All because I have too much stuff to get rid of before I sell my house.
How much better off would I be if I just had dog stuff and not so much human stuff?
My Dog Loves Her Stuff
My dog Honey is no minimalist. She loves going to her toy basket and picking out just the right thing to play with.
She has balls, bones, and squeakies.
But if I threw out every dog toy tomorrow, Honey would still be happy.
She’d make her own toys, for one thing. Every stick, pine cone, and pile of snow makes her as happy as the most expensive dog toy available.
And her favorite toy of all is a rather cute, 51-year-old man with light freckles and a weird sense of humor. He does take up some room. But he’s also easy to move for dusting and vacuuming.
Going Through Stuff
By modern standards, my house is small. So we’re clearing out rooms to make them look more roomy to potential buyers. And I’m sorting through everything. It’s amazing how many categories of stuff we have.
Paperwork – In the attic I found old tax records, research notes from an academic article I published in the 1990s, and evidence of old legal squabbles. Reviewing our files brought back painful memories that were still less distressing than tearing up thousands of page before tossing them into recycling bins.
Too ugly to give away – We work hard to keep things out of the landfill. Between composting and recycling, we only put garbage out every other month or less. But we also pile up stuff that’s not good enough to donate, not recyclable, and yet have not yet figured out how to repurpose it.
I have a pile of hideous pillows and a torn pair of jeans that might make a good dog toy. If I could only find some time.
Gifts – I had one family member who was an avid gift giver.
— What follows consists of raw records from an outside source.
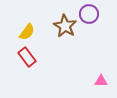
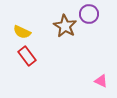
yellow semicircle: moved 5 px left; rotated 78 degrees clockwise
red rectangle: moved 1 px up
pink triangle: rotated 24 degrees clockwise
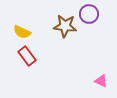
brown star: rotated 25 degrees counterclockwise
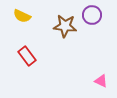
purple circle: moved 3 px right, 1 px down
yellow semicircle: moved 16 px up
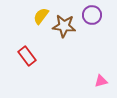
yellow semicircle: moved 19 px right; rotated 102 degrees clockwise
brown star: moved 1 px left
pink triangle: rotated 40 degrees counterclockwise
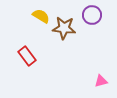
yellow semicircle: rotated 84 degrees clockwise
brown star: moved 2 px down
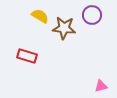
yellow semicircle: moved 1 px left
red rectangle: rotated 36 degrees counterclockwise
pink triangle: moved 5 px down
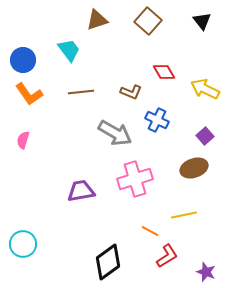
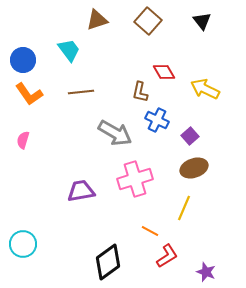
brown L-shape: moved 9 px right; rotated 80 degrees clockwise
purple square: moved 15 px left
yellow line: moved 7 px up; rotated 55 degrees counterclockwise
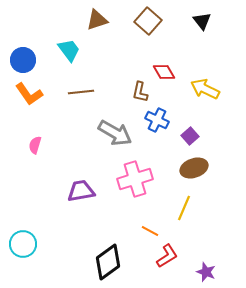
pink semicircle: moved 12 px right, 5 px down
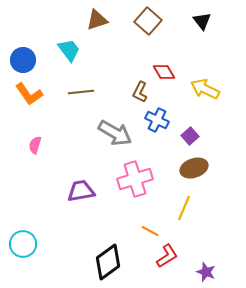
brown L-shape: rotated 15 degrees clockwise
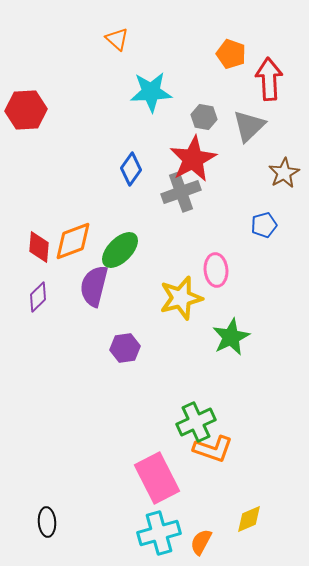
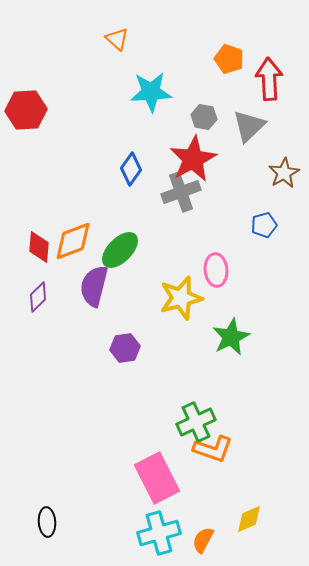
orange pentagon: moved 2 px left, 5 px down
orange semicircle: moved 2 px right, 2 px up
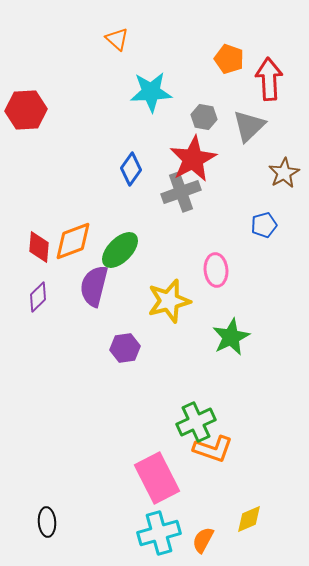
yellow star: moved 12 px left, 3 px down
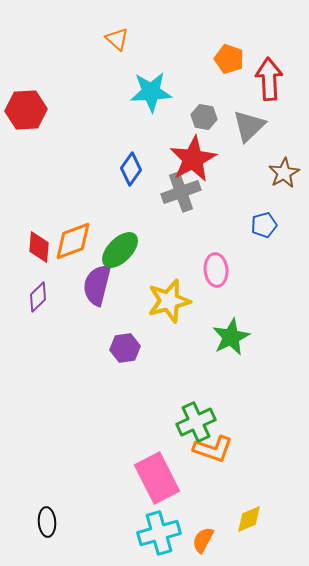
purple semicircle: moved 3 px right, 1 px up
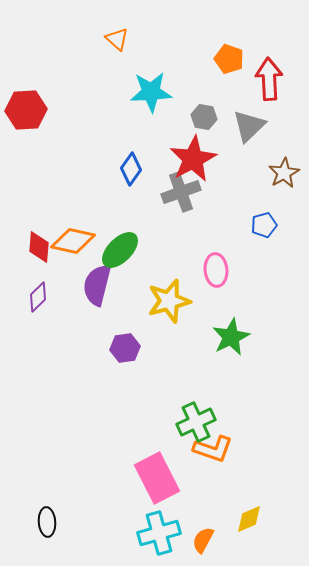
orange diamond: rotated 33 degrees clockwise
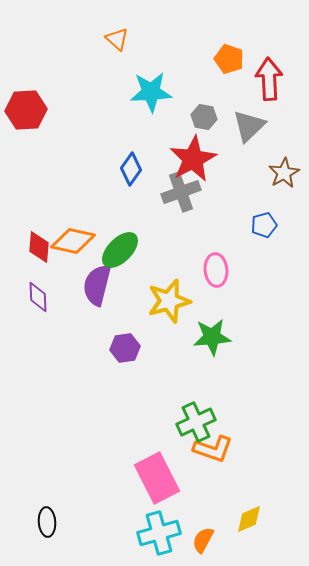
purple diamond: rotated 48 degrees counterclockwise
green star: moved 19 px left; rotated 21 degrees clockwise
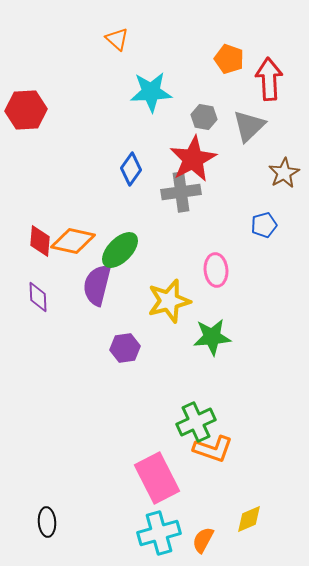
gray cross: rotated 12 degrees clockwise
red diamond: moved 1 px right, 6 px up
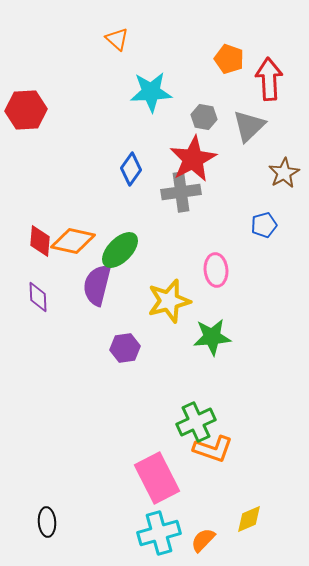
orange semicircle: rotated 16 degrees clockwise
While she was alive, I kept a box in the closet labeled “donate” to catch her gifts within minutes after we received them.
Stuff I love but can’t keep – My sister bought me a paper lamp shaped like a puppy. I smile every time I turn it on.
And it goes so well with the other puppy-theme objects in my office.
Useful, but rarely – The wooden tool that pushes dough into my tassie pans is useful–the once every year or two that I decide to bake pecan tartlets for Christmas.
And I love homemade ice cream. But how often do I make it?
I could go on but I’m depressing myself. And every second I spent writing is time I could spend listing stuff on Craigslist or tossing it into the recycling bin.
Thinking About Stuff Like A Dog
The biggest thing I’ve learned about stuff over the years is that it’s not about the stuff. It’s about the meaning we give the stuff.
To a human, an old resume isn’t a piece of paper with words on it. It’s proof of our success and failure. An art kit is an aspiration to creativity. And sentimental objects are reminders of people we’ve loved.
But dogs collect moments instead of stuff.
Dogs are fully alive in everything they do. They don’t need reminders of the past or objects to make them better in the future. They’re just fine they way they are.
And they carry their memories in their hearts.
When a dog reunites with someone she loves, she brings all the love from the past of the relationship into the present in an explosion of joy. And she doesn’t need a yearbook, photo album, or tchotchkes to do it.
Instead of feeling sad about going through my stuff, I’m going to tell myself that with every item I get rid of I’m becoming more like my dog.
And if I come even close to being like Honey, I’ll count it as a big success.
Your Turn: What do you think your dog would teach you about your stuff?